Make sure there is a hygiene philosophy of care that ties into your practice philosophy, vision and strategies. A soft tissue management program can be a comprehensive approach that partners with your patients to provide the utmost in quality care. If a practice has over 90% of its patients seen for routine prophys with hygienists trying to manage periodontal disease in this manner, but your practice vision states you are committed to state of the art care, then there is a disconnect between what you say you want  and what is actually being done. 

A complete and effective new patient evaluation will lead to a diagnosis and treatment plan that allows for soft tissue management of periodontal case types. You and your clinical team can brainstorm the treatment protocol for each case type and designate fees for the procedures provided (always with a profit margin included). Additionally procedures performed by hygienists can include: taking blood pressure, doing oral cancer screening, caries risk assessment, applying chemotherapeutic agents, taking impressions, giving anesthesia, screening patients for TMD, utilizing lasers, (and the list goes on). With appropriate fees tagged to these procedures, your hygiene schedule will be filled with diverse and profitable procedures.  Additional product sales can contribute also.

But how do you keep the "puppies in the basket?"

The commitment of each unique patient for initial care and the on-going compliance to their re-care visits can make or break hygiene departments. Sometimes keeping the hygiene schedule full can feel like trying to keep your puppies all in one basket (or even worse…“herding cats”)! The national average for no shows and cancellations resulting in unfilled appointment time in hygiene is over 20 percent.
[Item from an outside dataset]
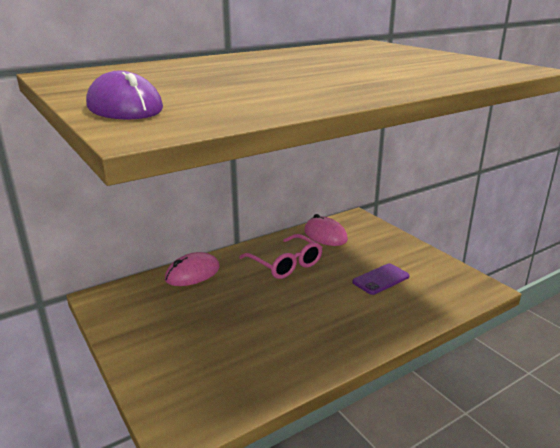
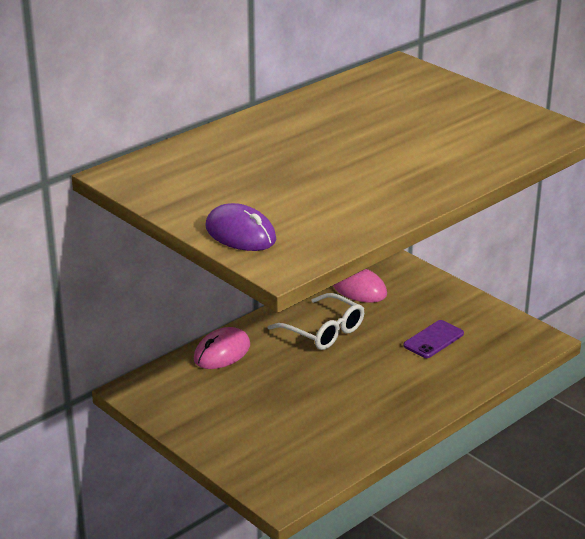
camera: 10 degrees left, 5 degrees up
pink glasses [239,234,323,279] -> white glasses [268,293,364,350]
Simply reducing this is a major step toward a more profitable hygiene department. There is no silver bullet solution to this epidemic; it’s a combination of upgrading systems and the commitment by all team members to focus on new and better verbal skills that are the essential elements to battle this very frustrating statistic. Every department in the practice has responsibilities toward increasing patient compliance.
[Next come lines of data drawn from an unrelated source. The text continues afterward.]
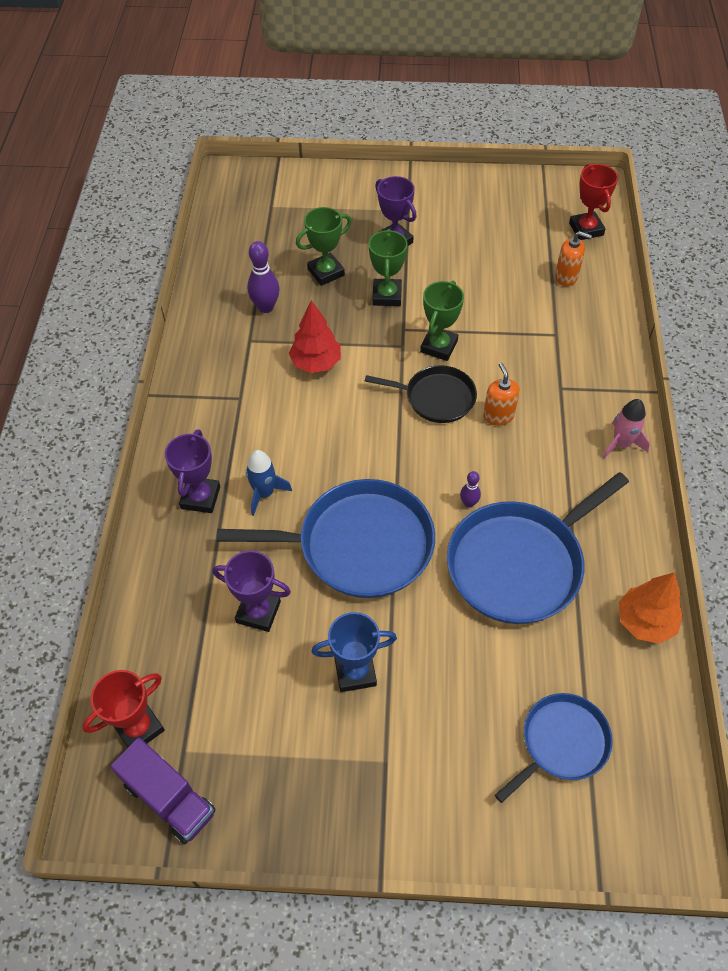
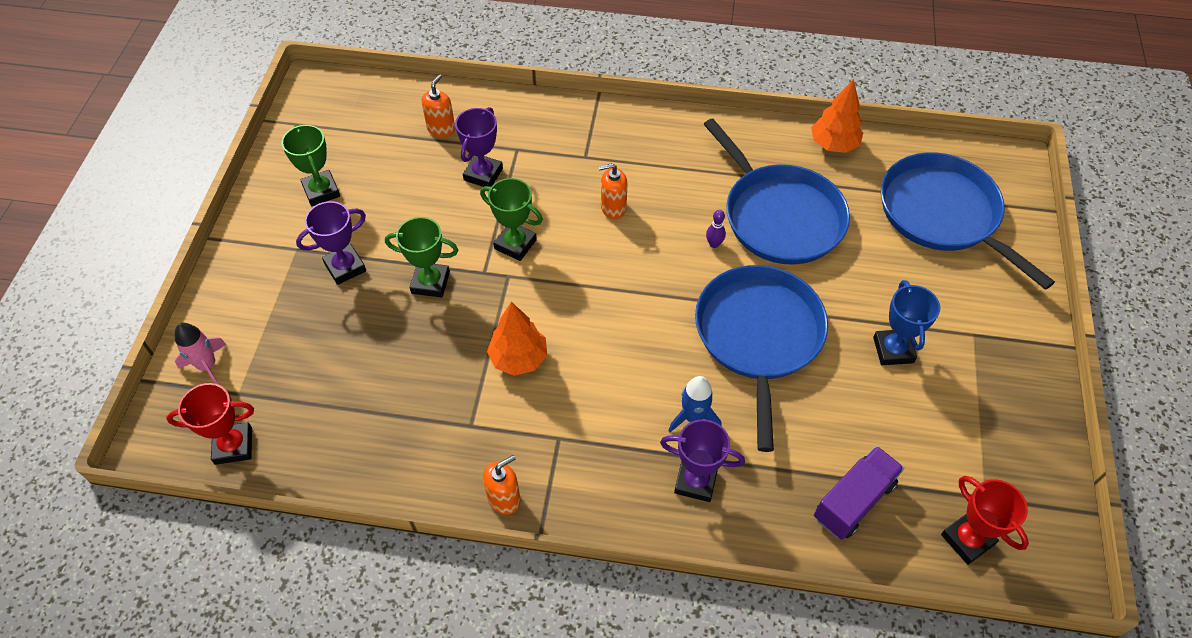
camera: 85 degrees left, 0 degrees up
purple truck [111,737,216,844] -> purple truck moved to [814,446,904,540]
purple trophy [213,550,291,632] -> purple trophy moved to [455,107,503,187]
purple bowling pin [247,241,280,313] -> none
red tree [289,300,341,373] -> orange tree [487,302,547,376]
green trophy [296,207,352,286] -> green trophy moved to [282,124,340,206]
black pan [365,365,477,423] -> none
blue pan [495,693,613,803] -> blue pan [881,152,1055,290], size x1.72
red trophy [569,164,618,240] -> red trophy moved to [166,383,254,465]
pink rocket [603,399,650,459] -> pink rocket moved to [175,323,226,385]
none -> orange soap dispenser [483,455,521,515]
Examples are: hygienists performing focused, effective debriefs at the end of appointments to build value for the next appointment and scheduling that next appointment in their operatories;  assistants reminding patients of their next hygiene visit at the completion of a restorative appointment; dentists assuring they are influencing patients to the importance of following your hygienists recommend re-care intervals;  scheduling coordinators assuring that the courtesy call (or email or text) is having the desired outcome of having patients keep their appointments;  and there are many more! To take your team’s skills a la, Emeril, “up a notch," starts with skilled questioning, actively listening and determining the motivators and concerns of patients. Utilizing these “M & C’s” to formulate statements that the patient hears as a benefit to them go a long way in building awareness and then commitment by patients.

Once they're in the chair…the gift that keeps on giving!

Of course, the true key to a profitable hygiene department is what goes on during chair time. And the best opportunity comes during the all important periodic examination – the choreographed dance between the dentist and hygienist that result in value and commitment. Over 60 percent of the restorative care in a general practice can be generated from the diagnosis of care needed on patients of record. The hygienist’s skill in recognition of not only periodontal needs but additionally the restorative needs and conveying this information and influencing the patients’ decision is paramount. Working with your hygiene team to determine the information to be gathered, the choreography of the conversation triangle between the patient, doctor and hygienist will pay off major dividends in the increase case acceptance in patients of record.